Di conseguenza, tale sentenza deve essere presa nella dovuta considerazione al fine di verificare, in relazione a quanto sancito dall’art. 299, c. 2-bis e c. 3, c.p.p., se ricorrano o meno siffatti delitti.
Ciò posto, in questo provvedimento, si richiama inoltre, senza entrare nel merito della questione (ritenendosi la questione proposta dal ricorrente inammissibile), la sussistenza di un contrasto ermeneutico in ordine alla lettura da doversi dare al terzo comma dell’art. 299 cod. proc. pen. nella parte in cui impone la preventiva notifica, alla persona offesa nei reati connotati da violenza personale, della richiesta di revoca, modifica o sostituzione della misura in atto applicata.

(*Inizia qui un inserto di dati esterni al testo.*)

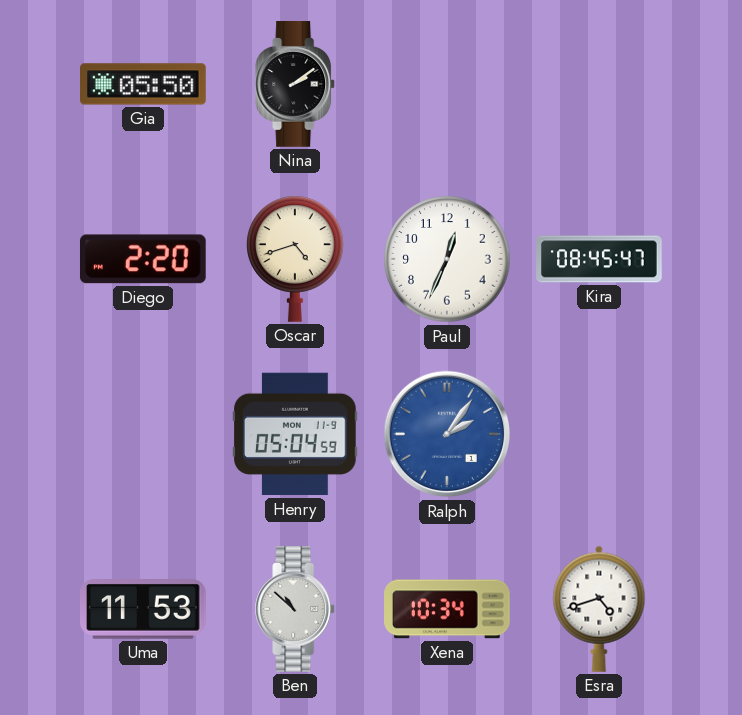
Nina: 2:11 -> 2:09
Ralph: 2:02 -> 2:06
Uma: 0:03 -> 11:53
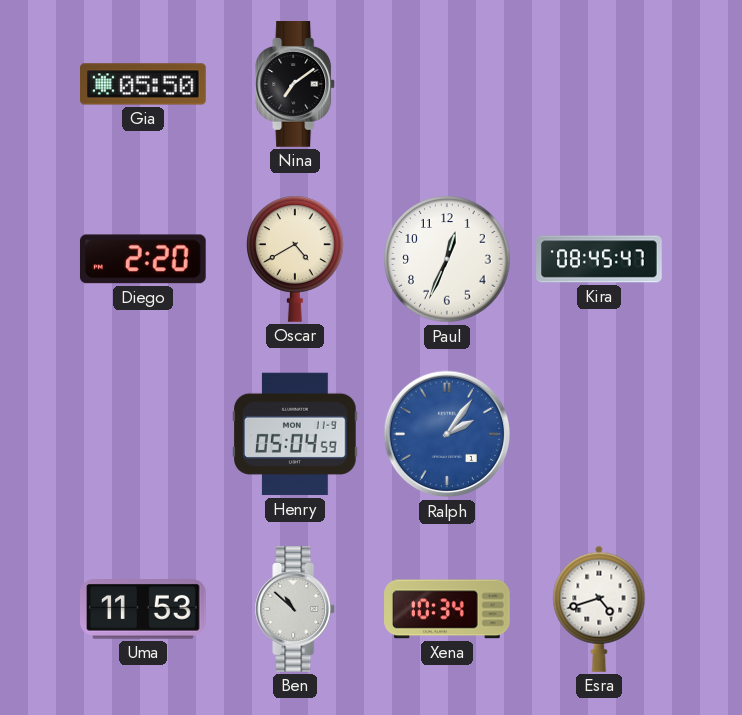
Nina: 2:09 -> 7:09
Oscar: 4:42 -> 4:40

Difatti, secondo un orientamento nomofilattico, laddove la persona non abbia provveduto a nominare un difensore, a eleggere o dichiarare domicilio, la stessa non “meriterebbe” il contraddittorio preventivo previsto dalla norma in questione mentre, secondo un differente indirizzo interpretativo, sempre sostenuto dai giudici di legittimità ordinaria, il riferimento al domicilio eletto o dichiarato attiene alle modalità di esecuzione della notifica e non incide sull’obbligo gravante sul soggetto che propone l’istanza ex art. 299 cod. proc. pen. in guisa tale che, se la persona offesa ha nominato un difensore, la notifica va effettuata al predetto anche ai sensi dell’art. 33 disp. att. cod. proc. pen.; diversamente, va notificata alla persona offesa nel luogo ricavabile dagli atti e dunque nel domicilio eletto o dichiarato, se a tanto si è provveduto.
Orbene, sarebbe auspicabile che su tale questione intervenissero le Sezioni Unite per dirimere tale contrasto giurisprudenziale.
Ad ogni modo, il giudizio in ordine a quanto statuito in siffatta pronuncia, proprio perché contribuisce a fare chiarezza su quale significato deve essere dato ai “delitti commessi con violenza alla persona” in relazione a quanto previsto dall’art. 299, comma 2 -bis e comma 3, cod. proc. pen., non può che essere positivo.